Pharaoh’s plan is a clever one. In an attempt to obliterate the Hebrews, he enlists midwives to pull a quick-handed maneuver by smothering any Hebrew baby boys seconds after birth so that their mothers will believe they are stillborn. The more this happens, the more the Hebrew people will believe that their fertility—their life-force—is diminished. Progeny was everything, for the ability to procreate determined the survival, legacy, and strength of a tribe. Pharaoh doesn’t just want them dead, he wants to eradicate their identity, their resilience.

But, instead, two gutsy women throw a wrench in his plans. Shiphrah and Puah are the only women in this story to be named, which we know is a rarity in scripture, so when it happens, it’s as if the author is flashing blinking lights on the page that say, “Pay attention to them!” What we see is the first known instance of civil disobedience in recorded history. They say no.
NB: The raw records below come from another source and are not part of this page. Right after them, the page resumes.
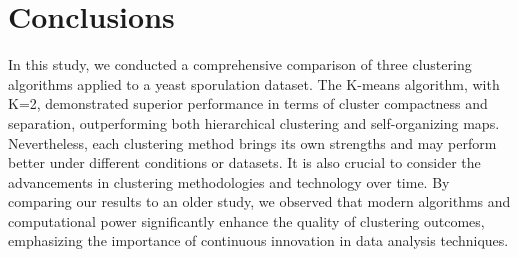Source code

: \documentclass{llncs}
\begin{document}
 
\section{Conclusions}
 
In this study, we conducted a comprehensive comparison of three clustering algorithms applied to a yeast sporulation dataset. The K-means algorithm, with K=2, demonstrated superior performance in terms of cluster compactness and separation, outperforming both hierarchical clustering and self-organizing maps. Nevertheless, each clustering method brings its own strengths and may perform better under different conditions or datasets. It is also crucial to consider the advancements in clustering methodologies and technology over time. By comparing our results to an older study, we observed that modern algorithms and computational power significantly enhance the quality of clustering outcomes, emphasizing the importance of continuous innovation in data analysis techniques.

\end{document}

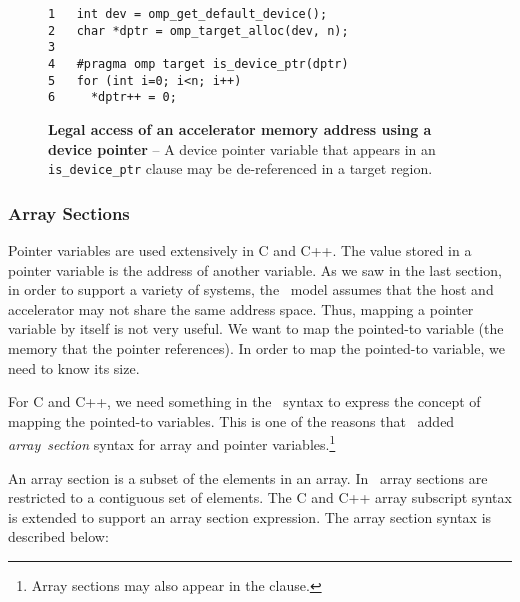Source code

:\begin{figure*}[!tb]
\begin{verbatim}
1   int dev = omp_get_default_device();
2   char *dptr = omp_target_alloc(dev, n);
3 
4   #pragma omp target is_device_ptr(dptr)
5   for (int i=0; i<n; i++)
6     *dptr++ = 0;
\end{verbatim}
\caption{ \textbf {Legal access of an accelerator memory address using a device pointer} -- \small
          A device pointer variable that appears in an \texttt{is\_device\_ptr} clause 
          may be de-referenced in a target region.
        }
\label{figure:chapter6-devptr3}
\end{figure*}


\subsubsection{Array Sections}
\label{ssec:06.array-sections}

Pointer variables are used extensively in C and C++.  The value stored in a
pointer variable is the address of another variable.  As we saw in the last
section, in order to support a variety of systems, the \OMP\ model assumes that
the host and accelerator may not share the same address space. Thus, mapping a
pointer variable by itself is not very useful.  We want to map the pointed-to
variable (the memory that the pointer references). In order to map the
pointed-to variable, we need to know its size.

For C and C++, we need something in the \OMP\ syntax to express the concept of
mapping the pointed-to variables.  This is one of the reasons that \OMPfourzero\
added \emph{array}~\emph{section} syntax for array and pointer 
variables.\footnote{Array sections may also appear in the  clause.}

An array section is a subset of the elements in an array.  In \OMP\, array
sections are restricted to a contiguous set of elements.  The C and C++ array
subscript syntax is extended to support an array section expression.  The
array section syntax \code{base[\emph{offset}:\emph{length}]} is described below:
These midwives, these lowest-of-the-low-status-women who likely had no husbands, who were simply glorified servants, who, themselves, may have been deemed infertile and therefore useless to a family system, risk everything to say no.

Through this simple but mighty act, they change the course of history so that, many, many years later, another baby boy born into a dark world of genocide might also survive and flourish and grow up to redeem the world.

In this painting, these hands represent the women’s resistance. They are the hands that said no to a power-hungry ruler but yes to a God of justice—to a God who transforms a story of massacre into one of liberation. The impact of their actions, like the waters of the Nile, ripples out far beyond them.